Shammi Kapoor’s connection with the ‘Silsila’ hit ‘Neela Aasman So Gaya’

The 1960s star had composed the song, which he gifted to Amitabh Bachchan for Yash Chopra’s ‘Silsila.’

Rauf Ahmed’s biography Shammi Kapoor The Game-Changer (Om Books International) is packed with nuggets of information about the 1960s star, whose other name was surely “Shimmy Kapoor” for the unforgettable manner in which he sashayed across the screen in movie after movie.

Kapoor had a fabulous ear for music, as Ahmed reveals, and apart from participating in the presentation of songs in his movies, he was also an amateur music composer. The popular lullaby “Neela Aasman So Gaya” from Yash Chopra’s 1981 romance Silsila, in which Amitabh Bachchan sings in his own voice to his lady love played by Rekha, was originally composed by Kapoor. The song also has a female version, by Lata Mangeshkar.


Ahmed writes in Shammi Kapoor The Game-Changer that the track was inspired by a folk song.
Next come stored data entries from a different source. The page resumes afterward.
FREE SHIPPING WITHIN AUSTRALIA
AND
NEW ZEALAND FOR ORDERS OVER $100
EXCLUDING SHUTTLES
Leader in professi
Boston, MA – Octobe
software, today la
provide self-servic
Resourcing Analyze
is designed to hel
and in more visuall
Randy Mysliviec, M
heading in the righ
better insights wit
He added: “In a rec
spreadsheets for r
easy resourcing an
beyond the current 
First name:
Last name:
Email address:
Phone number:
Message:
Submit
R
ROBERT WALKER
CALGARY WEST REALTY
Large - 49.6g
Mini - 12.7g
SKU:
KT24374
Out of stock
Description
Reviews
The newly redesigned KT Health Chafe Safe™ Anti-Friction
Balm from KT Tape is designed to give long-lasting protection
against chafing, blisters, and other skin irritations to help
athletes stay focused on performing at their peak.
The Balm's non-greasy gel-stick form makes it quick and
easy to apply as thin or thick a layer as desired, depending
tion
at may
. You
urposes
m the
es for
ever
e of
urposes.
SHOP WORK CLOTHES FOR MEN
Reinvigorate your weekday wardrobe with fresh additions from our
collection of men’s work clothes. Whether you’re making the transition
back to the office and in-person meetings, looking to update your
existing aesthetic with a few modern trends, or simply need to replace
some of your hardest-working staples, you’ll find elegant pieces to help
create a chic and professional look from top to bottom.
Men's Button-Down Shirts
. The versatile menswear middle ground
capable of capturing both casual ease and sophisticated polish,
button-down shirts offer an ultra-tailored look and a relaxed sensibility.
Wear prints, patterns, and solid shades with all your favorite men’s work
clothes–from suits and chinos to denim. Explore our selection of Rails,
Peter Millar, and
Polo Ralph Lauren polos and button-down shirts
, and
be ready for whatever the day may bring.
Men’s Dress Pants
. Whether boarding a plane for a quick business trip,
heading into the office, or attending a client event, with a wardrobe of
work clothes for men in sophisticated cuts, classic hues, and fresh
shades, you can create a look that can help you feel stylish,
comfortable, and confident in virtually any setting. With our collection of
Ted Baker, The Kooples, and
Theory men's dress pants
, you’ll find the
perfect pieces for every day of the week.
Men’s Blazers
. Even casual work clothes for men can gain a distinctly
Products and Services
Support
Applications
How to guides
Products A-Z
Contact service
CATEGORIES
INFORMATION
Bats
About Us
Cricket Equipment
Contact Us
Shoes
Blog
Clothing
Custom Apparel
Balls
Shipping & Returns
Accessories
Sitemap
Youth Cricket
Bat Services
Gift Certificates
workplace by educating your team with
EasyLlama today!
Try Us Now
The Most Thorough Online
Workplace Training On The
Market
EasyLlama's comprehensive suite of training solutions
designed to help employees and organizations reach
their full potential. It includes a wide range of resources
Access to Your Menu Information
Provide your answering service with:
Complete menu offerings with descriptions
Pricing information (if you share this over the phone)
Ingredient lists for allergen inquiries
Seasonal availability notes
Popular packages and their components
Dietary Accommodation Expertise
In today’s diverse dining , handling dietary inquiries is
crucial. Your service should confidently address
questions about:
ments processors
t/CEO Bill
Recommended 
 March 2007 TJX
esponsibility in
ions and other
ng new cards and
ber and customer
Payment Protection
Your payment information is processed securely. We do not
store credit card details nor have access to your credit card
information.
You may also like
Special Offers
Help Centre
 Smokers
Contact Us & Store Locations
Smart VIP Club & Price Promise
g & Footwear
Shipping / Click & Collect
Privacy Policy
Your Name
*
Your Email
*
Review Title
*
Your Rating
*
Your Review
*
Here is the anecdote about one of Silsila’s most well-known tracks.

“Perhaps few know that the song ‘Neela Aasman So Gaya’ which Amitabh Bachchan sang in Yash Chopra’s film Silsila (1981), had been composed by Shammi Kapoor.

“During the making of B.R. Chopra’s Zameer (1975), Amitabh Bachchan (who played the lead in the film opposite Saira Banu) and Jaya Bachchan had got very friendly with Shammi Kapoor and his wife Neila Devi. During the shooting of the film at the Kunigal farm near Bangalore, they would regularly meet after work. The routine had continued even after the venue of the shooting had shifted from Kunigal to Pune. The Bachchans, who were staying in the same hotel (Blue Diamond, Pune) as the Kapoors, kept in touch with them. “In the evenings, after pack up, Jaya and Amitabh would drop by for a chat,” reminisces Neila Kapoor. “Amitabh would invariably bring his guitar along and Shammiji and he would get down to a session of music. During one of those sessions, Shammji had spontaneously composed a tune inspired by a folk song he had heard, with dummy words. Amitabh had liked it very much.”

“Almost seven years later, sometime in the early ’80s, one day, Amitabh had called Shammi Kapoor and asked him if he could use that tune in one of his forthcoming films. Shammi, who had almost forgotten the episode, was delighted. He told Amitabh, “Go ahead, it’s all yours.” The rest, as the cliché goes, is history. The film was Yash Chopra’s Silsila and the song was ‘Neela Aasman So Gaya’.”